Li Yaoxin, Ogorzalek Tadeusz L, Wei Shuai, Zhang Xiaoxian, Yang Pei, Jasensky Joshua, Brooks Charles L, Marsh E Neil G, Chen Zhan
Department of Chemistry, University of Michigan, Ann Arbor, Michigan 48109, USA.
Phys Chem Chem Phys. 2018 Jan 3;20(2):1021-1029. doi: 10.1039/c7cp06063g.
Tethering peptides and proteins to abiotic surfaces has the potential to create biomolecule-functionalized surfaces with useful properties. Commonly used methods of immobilization lack control over the orientation in which biological molecules are covalently or physically bound to the surface, leading to sub-optimal materials. Here we use an engineered beta-galactosidase that can be chemically immobilized on a surface with a well-defined orientation through unique surface-accessible cysteine residues. A combined study using sum frequency generation (SFG) vibrational spectroscopy and coarse grained molecular dynamics (MD) simulations was performed to determine the effects of enzyme immobilization site and abiotic surface chemistry on enzyme surface orientation, surface coverage, and catalytic activity. Two beta-galactosidase variants that were immobilized through cysteine introduced at positions 227 and 308 were studied. In both cases, when the abiotic surface was made more hydrophilic, the enzyme surface coverage decreased, but the activity increased. MD simulations indicated that this is due to the weakened interactions between the immobilized enzyme and the more hydrophilic surface. These studies provide improved understanding of how enzyme-surface interactions can be optimized to maximize the catalytic activity of surface tethered enzymes.

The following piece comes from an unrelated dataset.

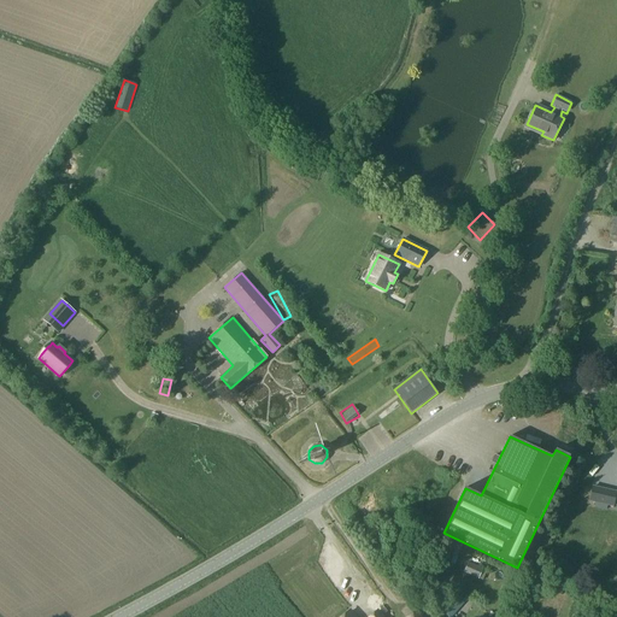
[(616,491),(592,486),(588,501),(594,503),(593,509),(600,510),(601,504),(613,506),(616,491)]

将肽和蛋白质连接到非生物表面有可能创造出具有有用特性的生物分子功能化表面。常用的固定方法无法控制生物分子与表面共价或物理结合的方向,导致材料性能欠佳。在此,我们使用一种经过工程改造的β-半乳糖苷酶,它可以通过独特的可接近表面的半胱氨酸残基以明确的方向化学固定在表面。我们进行了一项结合和频振动光谱(SFG)与粗粒度分子动力学(MD)模拟的研究,以确定酶固定位点和非生物表面化学对酶表面方向、表面覆盖率和催化活性的影响。研究了通过在227位和308位引入半胱氨酸而固定的两种β-半乳糖苷酶变体。在这两种情况下,当非生物表面变得更亲水时,酶的表面覆盖率降低,但活性增加。MD模拟表明,这是由于固定化酶与更亲水表面之间的相互作用减弱所致。这些研究有助于更好地理解如何优化酶-表面相互作用,以最大限度地提高表面固定化酶的催化活性。